Le redressement a été confirmé par les juridictions du fond, avant que l’affaire ne soit portée devant le Conseil d’État.

La décision du Conseil d’État

Sur l’existence d’un avantage par comparaison – Recours à la MTMN

L’existence d’un lien de dépendance ne faisait pas ici débat, la société française étant indirectement détenue en intégralité par le groupe suédois.

L’Administration se prévalait d’un avantage par comparaison.

Pour ce faire, elle a eu recours à la méthode transactionnelle de marges nettes (MTMN), consistant à comparer le ratio de marge nette de chiffre d’affaires de cette société à raison des opérations litigieuses avec celui de 8 entreprises dépourvues de lien de dépendance et exerçant dans des domaines d’activité voisins.

Le constat était sans appel, le ratio de marge nette de l’entreprise étant de – 10,46 % en 2009 et de – 21,87 % en 2010, contre 2,33 % et 2,62 % au titre des mêmes années pour la moyenne des sociétés comparées.

Si la société française ne critiquait ni la méthode, ni le panel retenu par l’Administration, elle faisait toutefois valoir qu’elle exerçait un rôle fonctionnel plus important que celui d’une simple unité de production au sein du groupe, ce qui lui donnait vocation à assumer un risque de développement et un risque commercial, lesquels risques avaient affecté, pour les années en litige, son bénéfice d’exploitation.

Recours à l’analyse fonctionnelle et notion d’entrepreneur principal

En premier lieu, le Conseil d’État, rappelle, en se référant expressément aux Principes OCDE en matière de prix de transfert, que pour qu’une société membre d’un groupe soit regardée comme ayant effectivement vocation à assumer un risque économique que la politique prix de transfert du groupe la conduit à exécuter, il faut que cette société dispose de fonctions de contrôle et d’atténuation effectives de ce risque, ainsi que de la capacité financière à l’assumer.

La CAA de Versailles avait jugé que tel n’était pas le cas, au seul motif que la société française n’avait pas le statut d’ « entrepreneur principal » au sein du groupe, dès lors qu’elle ne détenait pas d’actif immatériel et n’avait pas de fonction commerciale, ni de rôle directeur au sein du groupe. 

Selon la définition du BOFiP (BOI-BIC-BASE-80-10-10-10, 18 février 2014, n°100), il s’agit en pratique de l’entreprise qui assume les risques principaux (qu’ils se concrétisent ou non) et qui prend les décisions stratégiques. En général, elle possède également les immobilisations incorporelles clés (marques, brevets, savoir-faire…) et supporte les dépenses y afférentes (recherche et développement, gestion des marques et de la publicité).
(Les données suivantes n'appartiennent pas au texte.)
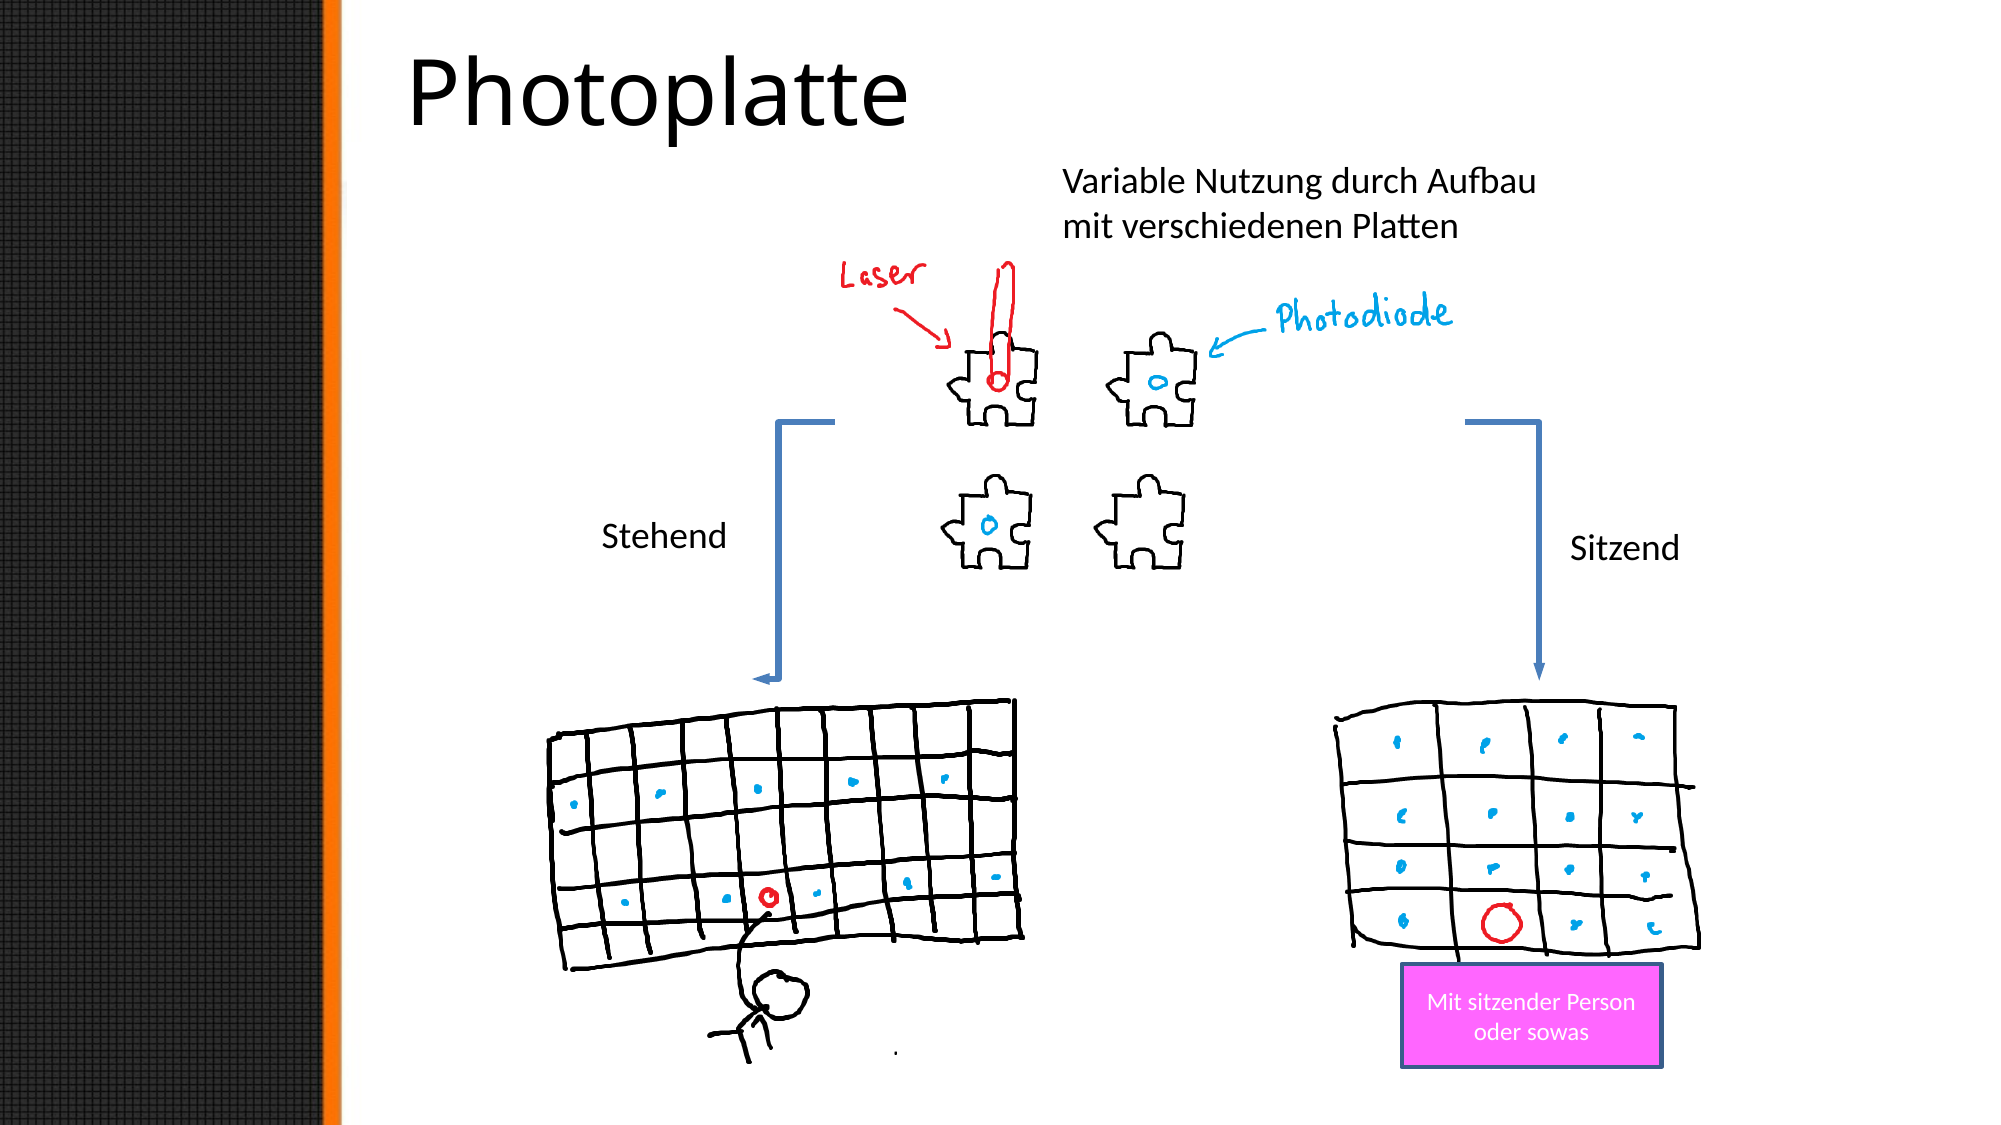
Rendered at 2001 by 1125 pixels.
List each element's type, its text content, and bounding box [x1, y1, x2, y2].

Au sein d’un groupe, l’entrepreneur principal reçoit la rémunération résiduelle, c’est-à-dire le bénéfice (ou les pertes) restant une fois que toutes les entités ont été justement rétribuées.

Le Conseil d’État censure l’analyse des juges du fond, en ce qu’ils ont limité leur analyse au point de savoir si la société française disposait au non du statut d’entrepreneur principal au sein du groupe, sans rechercher par ailleurs si « sa position fonctionnelle au sein du groupe lui donnait vocation à porter les risques spécifiques qu’elle invoquait », à savoir, en l’espèce, des risques stratégiques liés au choix de développer de nouveaux produits, ainsi que des risques opérationnels liés à l’efficacité des processus de production.

En outre, le Conseil d’État relève que la CAA a insuffisamment répondu à l’argumentation soulevée par la société pour justifier de la baisse de marge sur les 2 exercices considérés, selon laquelle elle avait subi les conséquences d’un risque stratégique lié à son choix de réorienter son unique activité vers le secteur de l’éolien.

Le Conseil d’État annule donc la décision et renvoie la décision aux juges du fond.

L’avis du praticien : Matthieu Petit 

Le Conseil d’État nous rappelle que l’analyse fonctionnelle, c’est-à-dire la détermination des fonctions et des risques et actifs d’une société, demeure essentielle dans l’analyse du caractère de pleine concurrence d’une politique de prix de transfert. L’Administration ne peut donc faire l’économie de cette analyse en argumentant qu’au sein d’un groupe il existe un entrepreneur principal, ayant droit au bénéfice ou à la perte résiduelle, et que les autres sociétés doivent être rémunérées sur la base d’un profit de routine ce qui exclurait toute situation de pertes.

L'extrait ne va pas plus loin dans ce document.